# Word of the day - Haywire



## Jace (Jul 22, 2022)

Haywire...n.  +

Def.:  adj. informal-Not functioning properly, broken,  mentally or emotionally upset 

n...   wire used in baling hay  

He went_ haywire _when he heard the news.


----------



## Llynn (Jul 22, 2022)

I have heard this adjective used both in farming and logging.  Merriam Webster says:

The wire used in baling hay—haywire—is often used in makeshift repairs. This hurried and temporary use of haywire gave rise to the adjective _haywire_. When the adjective was first used in the early 20th century, it was primarily found in the phrase "haywire outfit," which originally denoted a poorly equipped group of loggers and then anything that was flimsy or patched together. This led to a "hastily patched-up" sense, which, in turn, gave us the more commonly used meaning, "being out of order or having gone wrong." The "crazy" sense of _haywire_ may have been suggested by the difficulty of handling the springy wire, its tendency to get tangled around legs, or the disorderly appearance of the temporary repair jobs for which it was used.

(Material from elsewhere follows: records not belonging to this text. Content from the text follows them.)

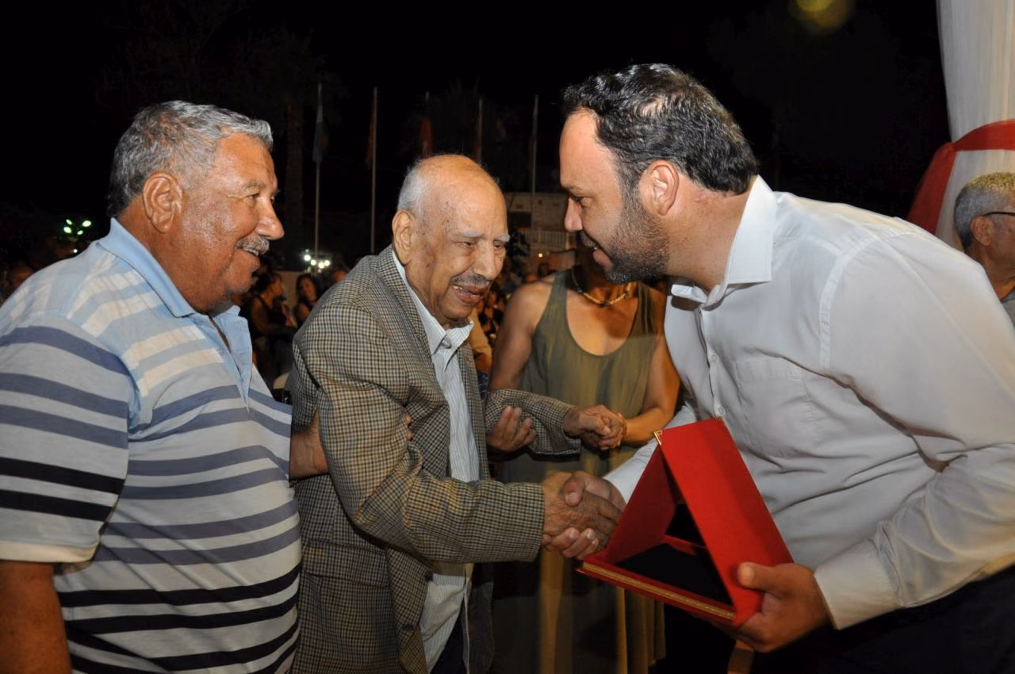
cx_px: 508
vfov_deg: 41.6
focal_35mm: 32
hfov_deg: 59.6
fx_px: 887
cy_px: 337
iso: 800
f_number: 4
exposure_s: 1/60
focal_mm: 21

Loggers also used the term to refer to a thin braided wire line used to pull heavier wire cable through rigging blocks.


----------



## ohioboy (Jul 22, 2022)

The theft of the farm haystacks went haywire when they got caught!


----------



## Ruthanne (Jul 22, 2022)

I haven't gone haywire lately but give it time....


----------



## ohioboy (Jul 22, 2022)

Ruthanne's hair went haywire!


----------



## Ruthanne (Jul 23, 2022)

ohioboy said:


> Ruthanne's hair went haywire!


Again??


----------



## JustDave (Jul 23, 2022)

My grandfather used to use that term all the time.  He would accuse anyone he disagreed with as "going haywire."  For years, I thought it was a colloquialism that probably wasn't even in the dictionary.  Although, I used it from time to time.  I think it has special meaning for me because it's not just a word with a meaning.  I actually hear the inflection of my grandfather's voice when I use it.  It's the voice of a person gone haywire himself as he points his accusatory finger at everyone else.   Everyone makes "mistakes" in life, but when you've "gone haywire," you've crossed an arbitrary line, where you have lost all control of yourself. 

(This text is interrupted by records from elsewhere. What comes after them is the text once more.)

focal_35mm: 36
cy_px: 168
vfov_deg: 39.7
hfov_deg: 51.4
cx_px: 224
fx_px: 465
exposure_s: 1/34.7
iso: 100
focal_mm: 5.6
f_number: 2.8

So that's my definition, but I doubt you will find that in any dictionary.


----------



## Mizmo (Jul 23, 2022)

A long time ago I almost went haywire when I saw what a racoon did to my garden vegetables


----------



## Kaila (Jul 23, 2022)

Llynn said:


> I have heard this adjective used both in farming and logging.  Merriam Webster says:
> 
> The wire used in baling hay—haywire—is often used in makeshift repairs. This hurried and temporary use of haywire gave rise to the adjective _haywire_. When the adjective was first used in the early 20th century, it was primarily found in the phrase "haywire outfit," which originally denoted a poorly equipped group of loggers and then anything that was flimsy or patched together. This led to a "hastily patched-up" sense, which, in turn, gave us the more commonly used meaning, "being out of order or having gone wrong." The "crazy" sense of _haywire_ may have been suggested by the difficulty of handling the springy wire, its tendency to get tangled around legs, or the disorderly appearance of the temporary repair jobs for which it was used.
> 
> Loggers also used the term to refer to a thin braided wire line used to pull heavier wire cable through rigging blocks.

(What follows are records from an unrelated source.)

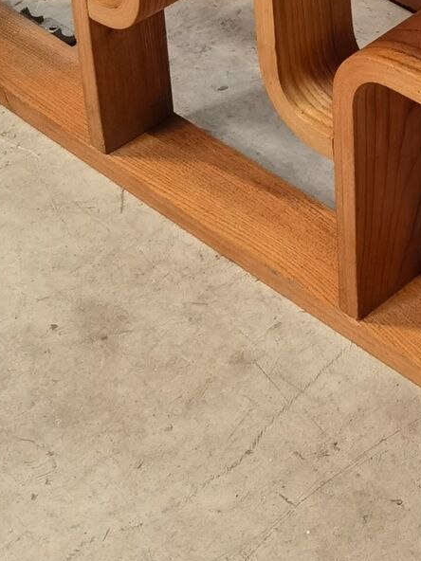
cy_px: -194
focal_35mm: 98
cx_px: 400
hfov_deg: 14.9
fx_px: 1589
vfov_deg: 18.5
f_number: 1.9
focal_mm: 6.71
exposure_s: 1/25
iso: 640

This post fascinated me.  Thank you for all of that!
I hadn't known any of it, and I love learning new things, including background and history.


----------



## Kaila (Jul 23, 2022)

Mizmo said:


> A long time ago I almost went haywire when I saw what a racoon did to my garden vegetablesView attachment 230726



He'd gone _haywire_ with overwhelming joy and excitement, at the sight of *your* fantastic vegetable garden?


----------



## Kaila (Jul 23, 2022)

Mizmo said:


> A long time ago I almost went haywire when I saw what a racoon did to my garden vegetablesView attachment 230726



And did _your reaction _frighten the poor defenseless adorable visitor who had been expecting to be treated properly as your guest?


----------



## Mizmo (Jul 23, 2022)

Kaila said:


> And did _your reaction _frighten the poor defenseless adorable visitor who had been expecting to be treated properly as your guest?


I did not have the pleasure of meeting him close up....just saw him from upstairs bedroom window early morning.
He and presumably others ate a whole row of corn on the cob  which we were just about ready to pick.
Midnight snack so to speak....and they didn't bother to clean up...wot a mess !!!!
Some brussel sprouts were also savagely attacked.
The whole street was affected.  Anyone with veggies growing had the pleasure of their company too.


----------



## Kaila (Jul 23, 2022)

Seriously, @Mizmo 
 that was the definition of _wearing out their welcome!

A bad experience, for sure, you had there!
I can totally understand it, if you went *haywire *then!_


----------